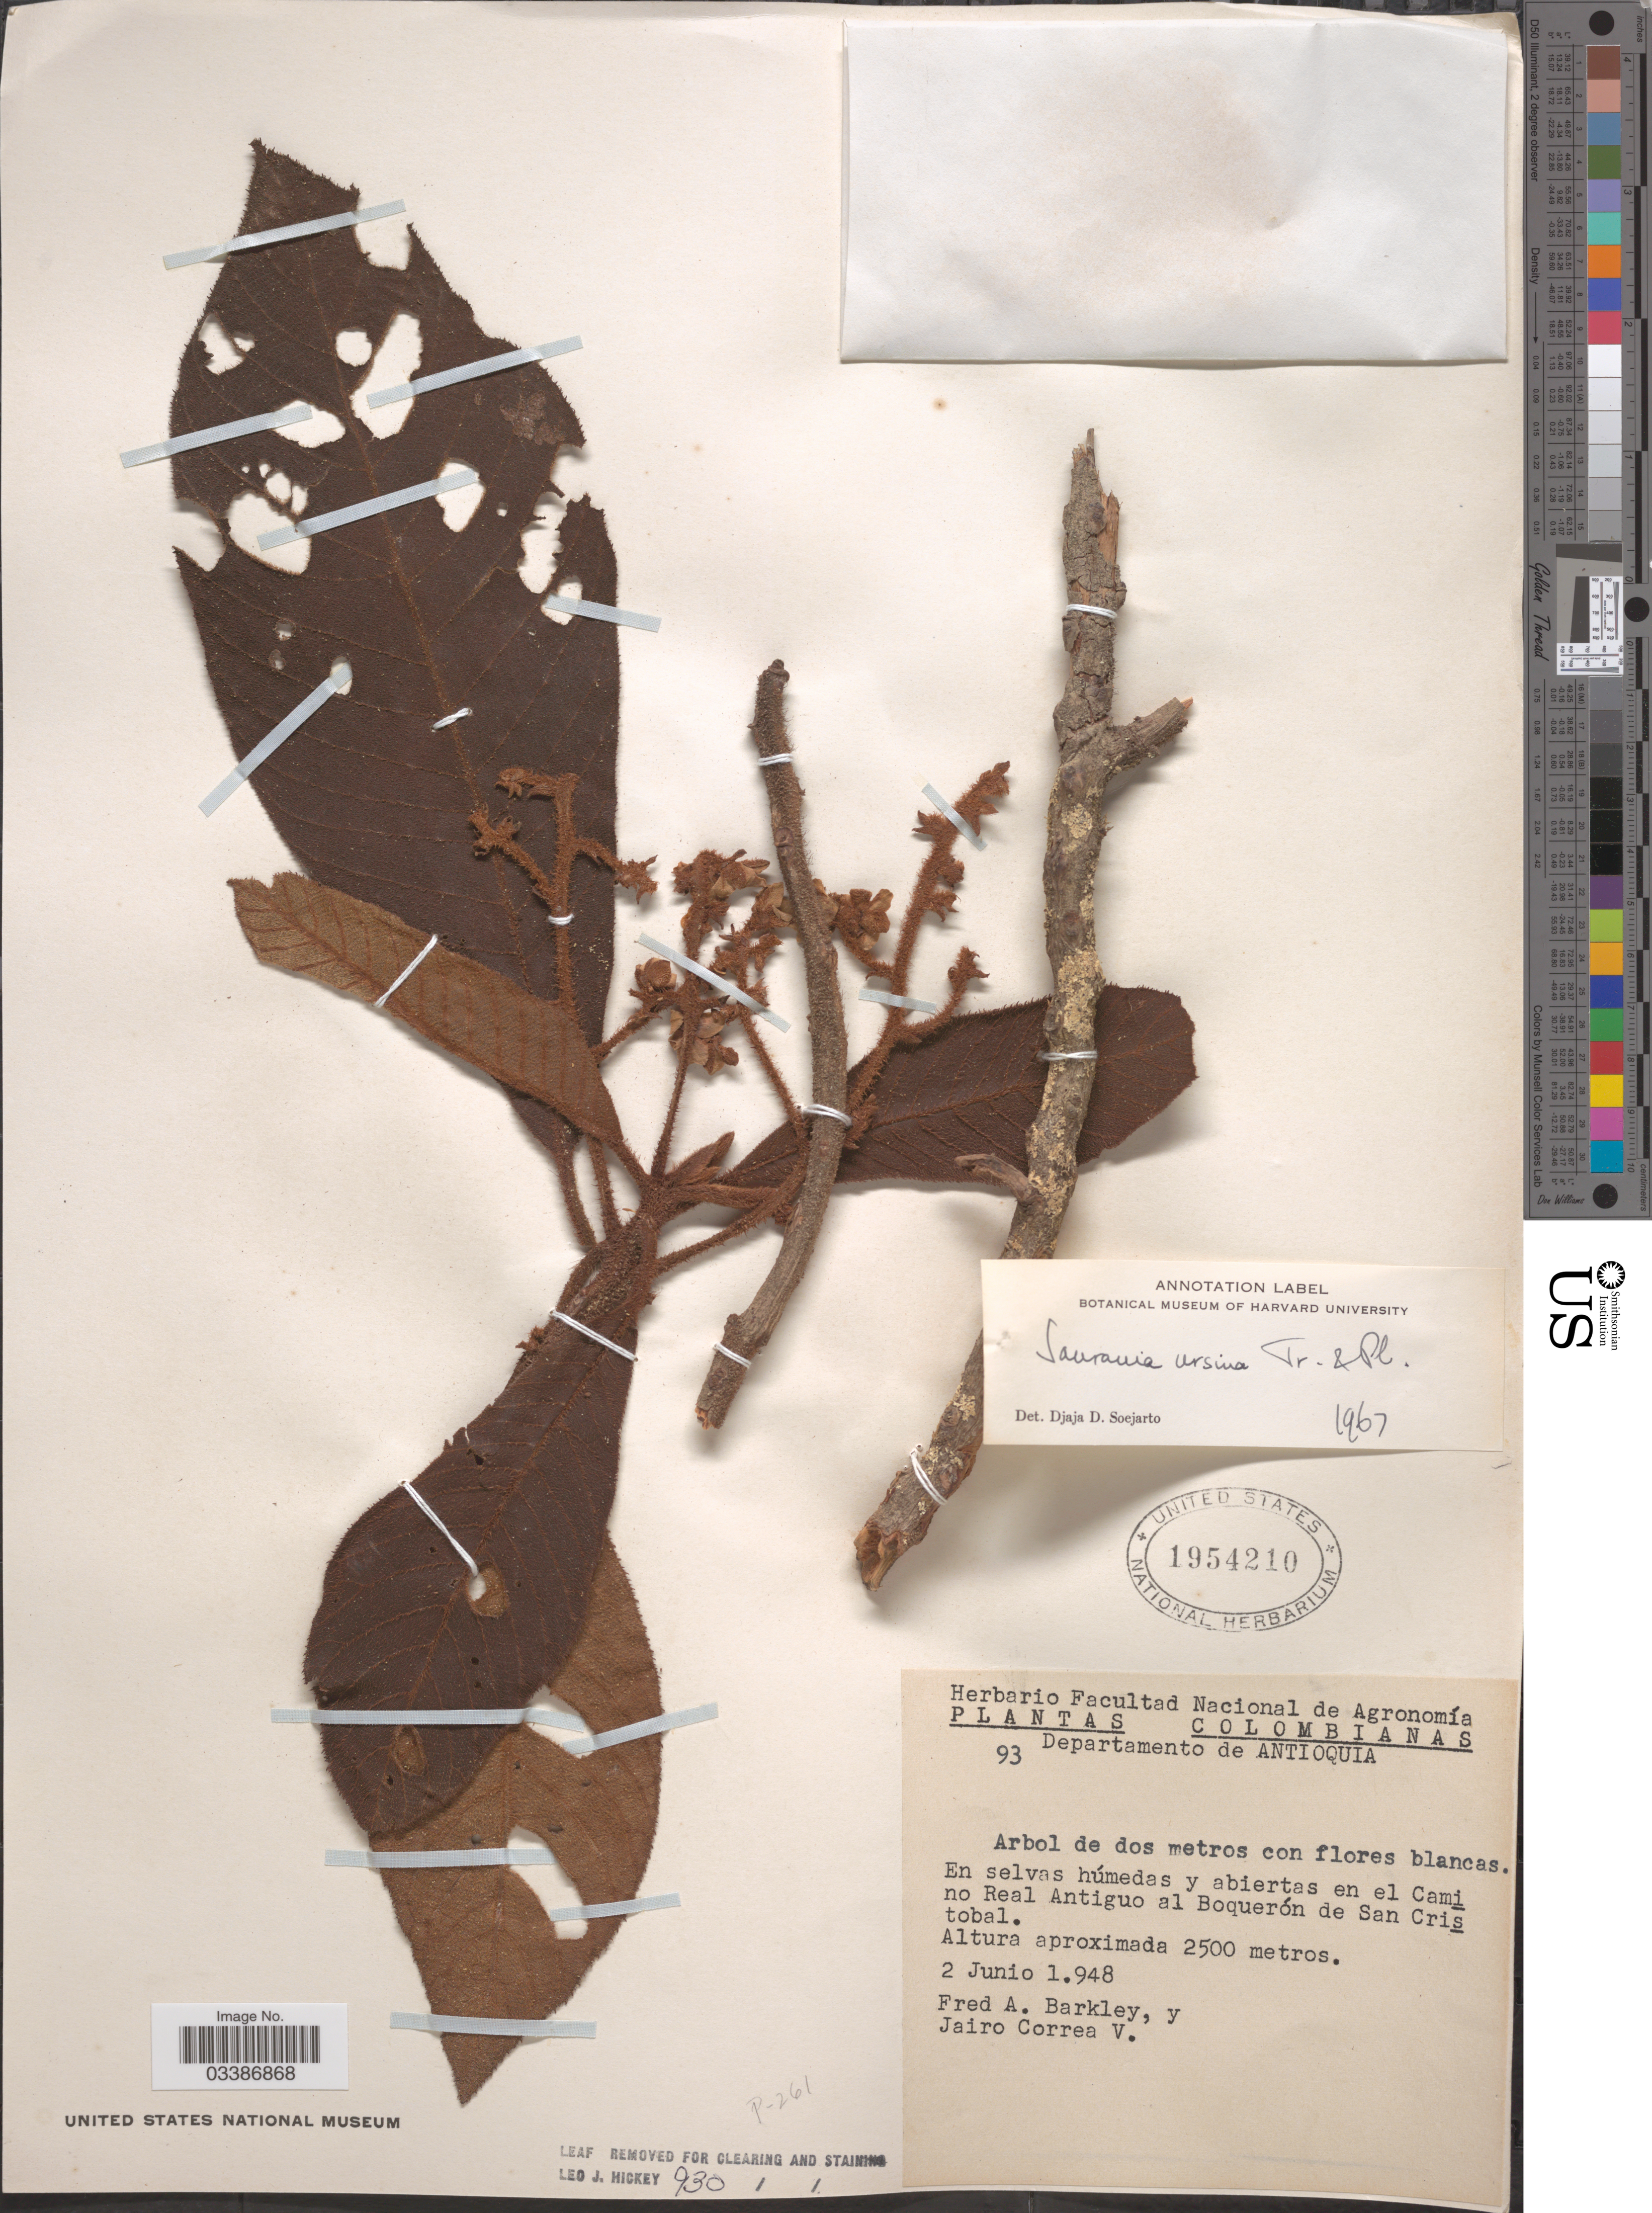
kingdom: Plantae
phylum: Tracheophyta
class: Magnoliopsida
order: Ericales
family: Actinidiaceae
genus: Saurauia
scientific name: Saurauia ursina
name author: Triana & Planch.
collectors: F. A. Barkley & J. Correa V.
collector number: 93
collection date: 1948-06-02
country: Colombia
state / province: Antioquia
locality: Departamento de Antioquia. En selvas húmedas y abiertas en el Camino Real Antiguo al Boquerón de San Cristobal.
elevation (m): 2500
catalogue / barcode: US 1954210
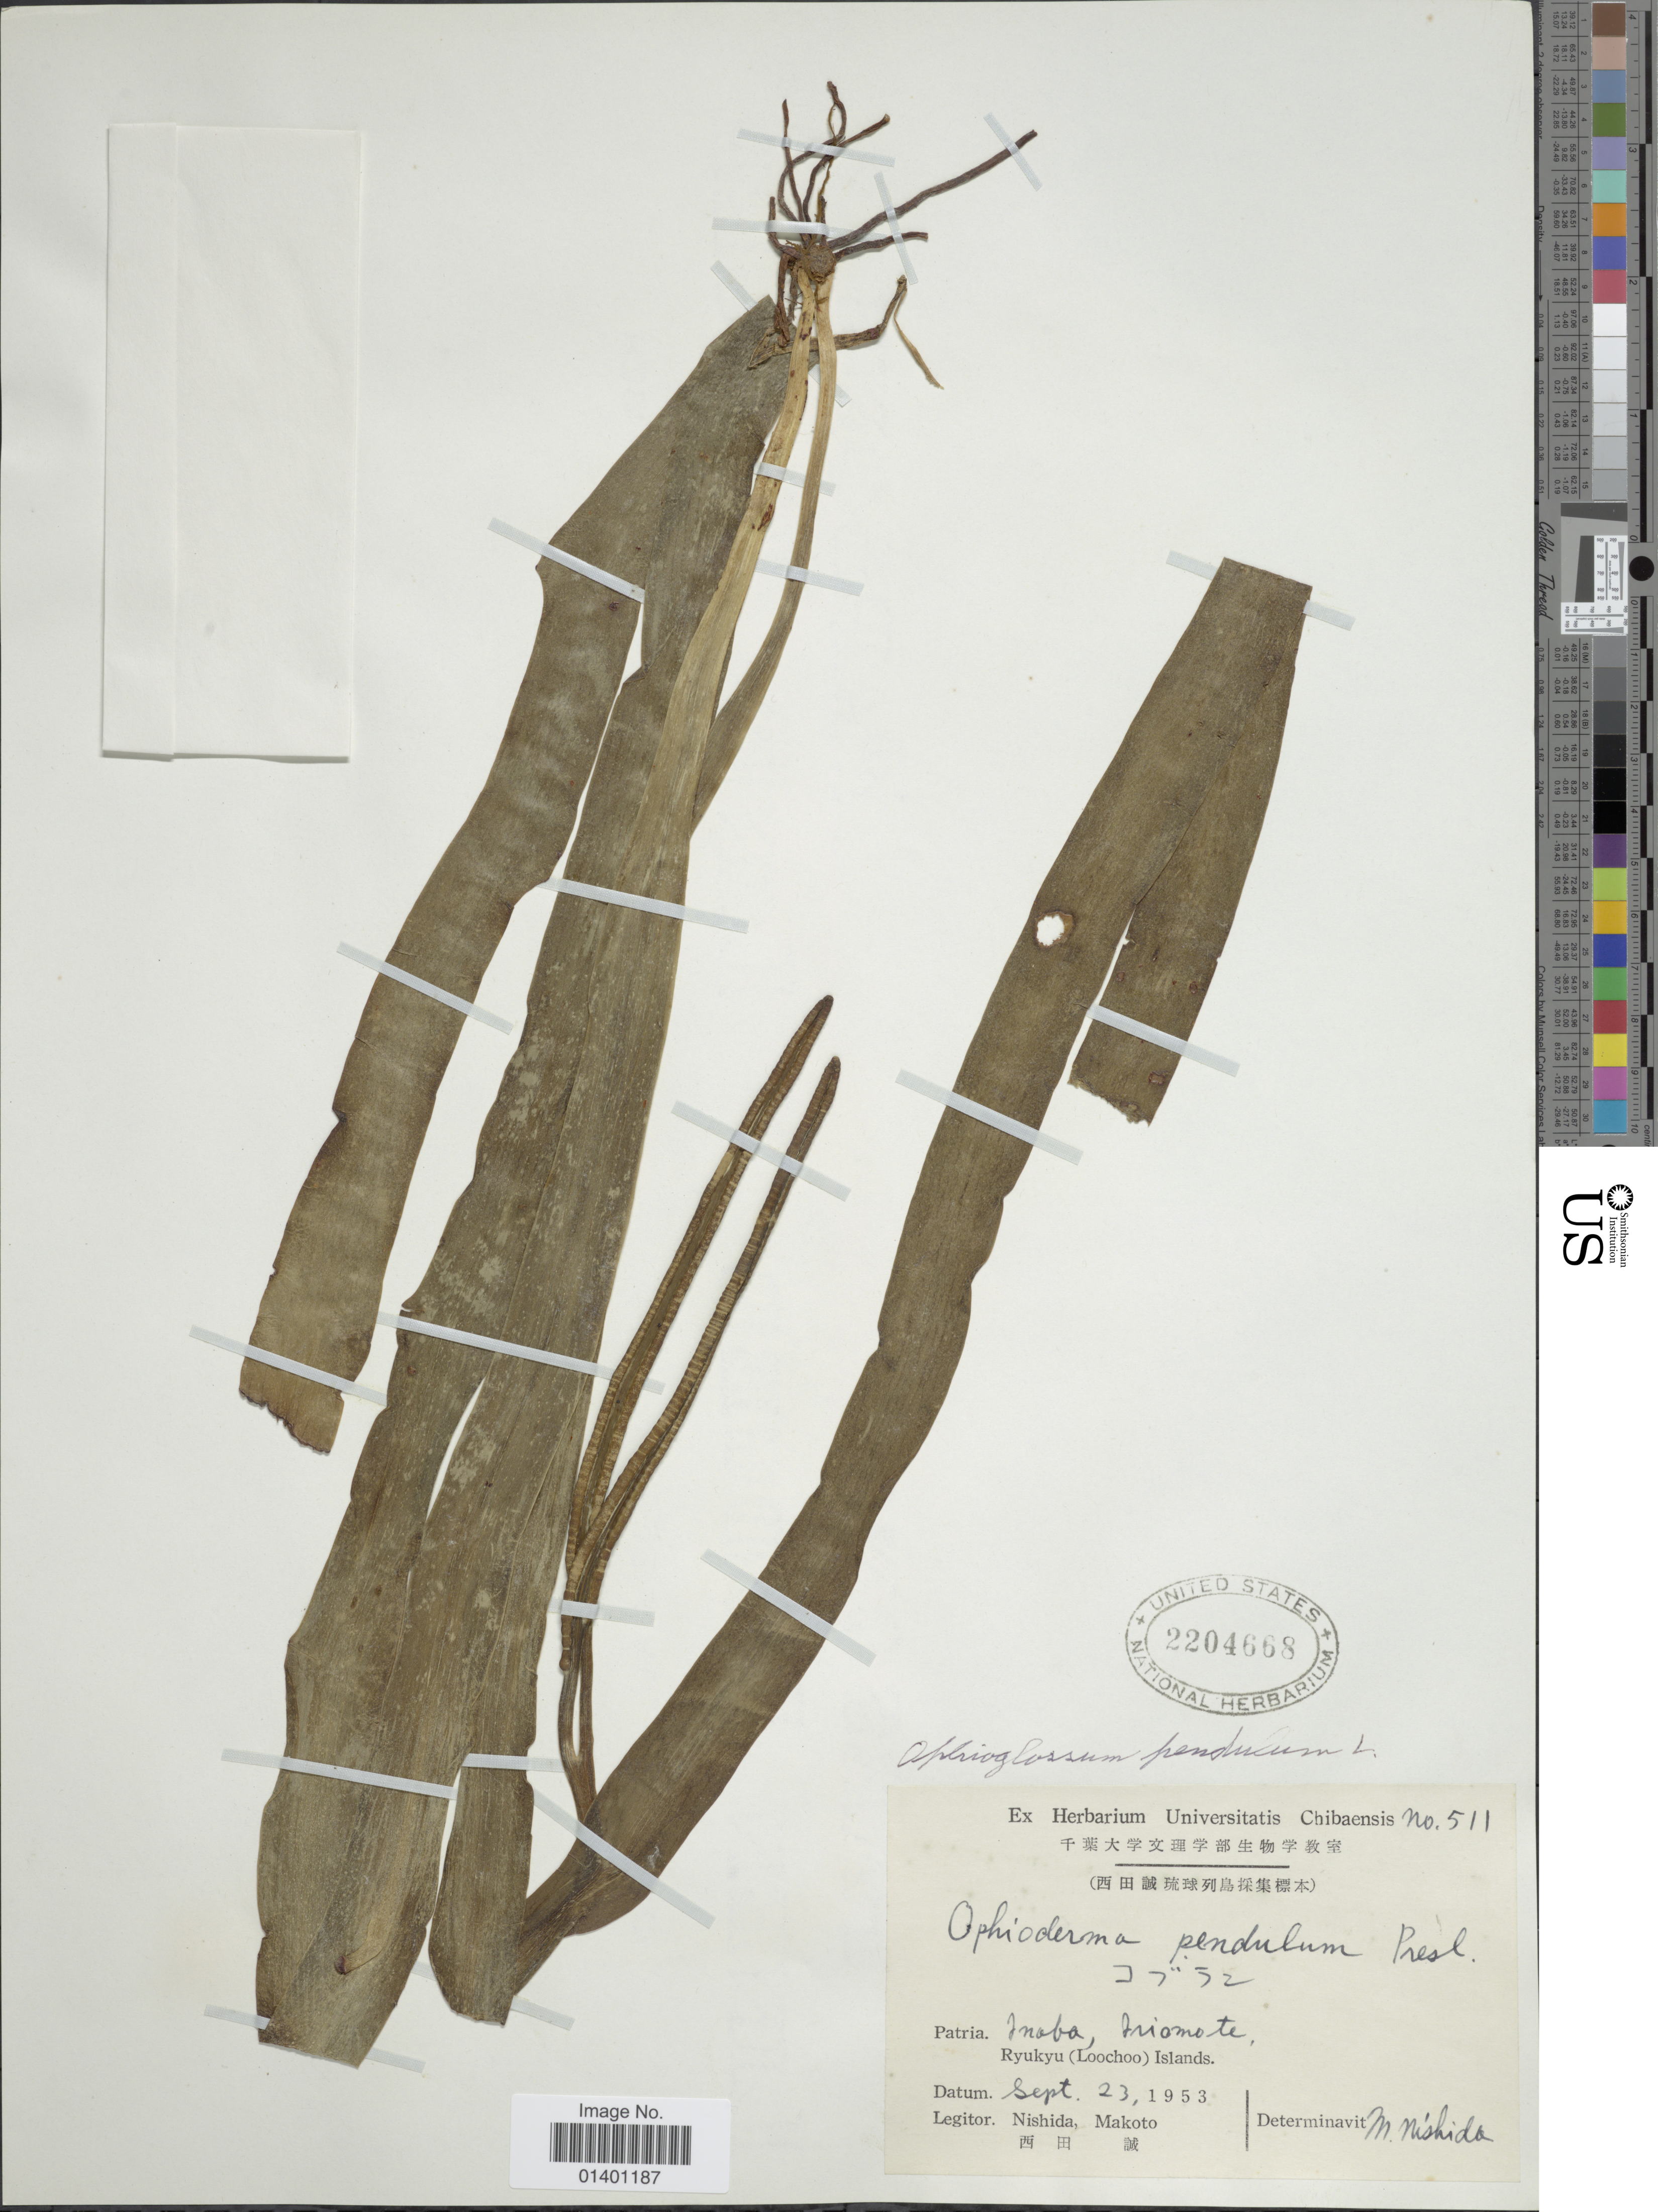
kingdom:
• • • • • • •
* **What the task requires**
Can you format every line of the records above as one numbered list, skipping any blank lines and leaving the pictures out?

* **Full solution**
1. kingdom: Plantae
2. phylum: Tracheophyta
3. class: Magnoliopsida
4. order: Ericales
5. family: Actinidiaceae
6. genus: Saurauia
7. scientific name: Saurauia ursina
8. name author: Triana & Planch.
9. collectors: F. A. Barkley & J. Correa V.
10. collector number: 93
11. collection date: 1948-06-02
12. country: Colombia
13. state / province: Antioquia
14. locality: Departamento de Antioquia. En selvas húmedas y abiertas en el Camino Real Antiguo al Boquerón de San Cristobal.
15. elevation (m): 2500
16. catalogue / barcode: US 1954210
17. kingdom:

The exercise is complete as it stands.